* [Written task]: Rewrite the lines starting with the line that contains "genus: Stachys" and going on through the line that contains "family: Hygrophoraceae", putting "vernacular name" wherever "common name" appears and leaving everything else unchanged.

* Begin Records for the task *

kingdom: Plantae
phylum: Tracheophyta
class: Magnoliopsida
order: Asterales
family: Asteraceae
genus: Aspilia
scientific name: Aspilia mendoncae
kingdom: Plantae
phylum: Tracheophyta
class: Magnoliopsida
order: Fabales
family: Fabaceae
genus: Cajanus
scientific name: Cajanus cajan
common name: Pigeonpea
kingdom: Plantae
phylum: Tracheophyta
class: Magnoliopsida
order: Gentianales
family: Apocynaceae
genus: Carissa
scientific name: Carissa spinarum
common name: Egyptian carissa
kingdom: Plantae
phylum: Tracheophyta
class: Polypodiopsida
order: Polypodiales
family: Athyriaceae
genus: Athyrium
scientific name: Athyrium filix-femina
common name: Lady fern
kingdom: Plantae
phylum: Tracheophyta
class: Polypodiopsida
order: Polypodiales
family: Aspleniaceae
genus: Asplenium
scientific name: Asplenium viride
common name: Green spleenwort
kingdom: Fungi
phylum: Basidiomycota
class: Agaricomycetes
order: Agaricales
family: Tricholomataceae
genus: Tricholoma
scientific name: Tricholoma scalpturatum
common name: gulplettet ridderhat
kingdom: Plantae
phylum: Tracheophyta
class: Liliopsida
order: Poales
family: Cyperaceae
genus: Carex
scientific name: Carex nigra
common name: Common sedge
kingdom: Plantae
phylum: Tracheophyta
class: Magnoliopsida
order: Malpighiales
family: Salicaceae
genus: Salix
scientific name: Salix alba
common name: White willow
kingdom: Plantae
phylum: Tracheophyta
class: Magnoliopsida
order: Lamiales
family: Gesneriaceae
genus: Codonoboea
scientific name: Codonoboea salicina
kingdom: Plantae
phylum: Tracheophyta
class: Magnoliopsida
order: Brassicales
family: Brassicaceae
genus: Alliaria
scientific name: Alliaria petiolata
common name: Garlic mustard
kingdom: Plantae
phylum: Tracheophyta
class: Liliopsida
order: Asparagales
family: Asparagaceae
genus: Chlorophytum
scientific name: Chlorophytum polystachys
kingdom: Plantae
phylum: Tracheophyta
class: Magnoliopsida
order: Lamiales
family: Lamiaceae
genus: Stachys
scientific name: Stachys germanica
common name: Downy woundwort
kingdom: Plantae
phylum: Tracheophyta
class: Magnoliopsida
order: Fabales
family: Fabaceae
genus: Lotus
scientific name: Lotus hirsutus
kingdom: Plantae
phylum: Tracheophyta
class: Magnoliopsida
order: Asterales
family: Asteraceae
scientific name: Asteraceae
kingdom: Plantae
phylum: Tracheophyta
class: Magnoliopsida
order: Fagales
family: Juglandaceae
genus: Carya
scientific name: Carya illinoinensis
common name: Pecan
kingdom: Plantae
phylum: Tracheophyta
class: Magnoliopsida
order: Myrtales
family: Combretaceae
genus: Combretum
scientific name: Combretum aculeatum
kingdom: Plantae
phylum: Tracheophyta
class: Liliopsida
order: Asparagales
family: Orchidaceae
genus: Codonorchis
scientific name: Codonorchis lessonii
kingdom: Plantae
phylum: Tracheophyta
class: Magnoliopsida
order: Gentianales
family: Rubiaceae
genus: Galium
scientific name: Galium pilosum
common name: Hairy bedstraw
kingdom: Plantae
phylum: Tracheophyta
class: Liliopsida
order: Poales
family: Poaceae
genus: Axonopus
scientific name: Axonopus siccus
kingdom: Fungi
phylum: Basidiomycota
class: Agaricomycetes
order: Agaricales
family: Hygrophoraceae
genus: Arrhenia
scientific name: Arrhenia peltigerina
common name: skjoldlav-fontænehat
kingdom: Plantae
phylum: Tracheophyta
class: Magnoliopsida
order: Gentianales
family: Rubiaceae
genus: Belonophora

* End Records for the task *

* [Answer to the exercise]:
genus: Stachys
scientific name: Stachys germanica
vernacular name: Downy woundwort
kingdom: Plantae
phylum: Tracheophyta
class: Magnoliopsida
order: Fabales
family: Fabaceae
genus: Lotus
scientific name: Lotus hirsutus
kingdom: Plantae
phylum: Tracheophyta
class: Magnoliopsida
order: Asterales
family: Asteraceae
scientific name: Asteraceae
kingdom: Plantae
phylum: Tracheophyta
class: Magnoliopsida
order: Fagales
family: Juglandaceae
genus: Carya
scientific name: Carya illinoinensis
vernacular name: Pecan
kingdom: Plantae
phylum: Tracheophyta
class: Magnoliopsida
order: Myrtales
family: Combretaceae
genus: Combretum
scientific name: Combretum aculeatum
kingdom: Plantae
phylum: Tracheophyta
class: Liliopsida
order: Asparagales
family: Orchidaceae
genus: Codonorchis
scientific name: Codonorchis lessonii
kingdom: Plantae
phylum: Tracheophyta
class: Magnoliopsida
order: Gentianales
family: Rubiaceae
genus: Galium
scientific name: Galium pilosum
vernacular name: Hairy bedstraw
kingdom: Plantae
phylum: Tracheophyta
class: Liliopsida
order: Poales
family: Poaceae
genus: Axonopus
scientific name: Axonopus siccus
kingdom: Fungi
phylum: Basidiomycota
class: Agaricomycetes
order: Agaricales
family: Hygrophoraceae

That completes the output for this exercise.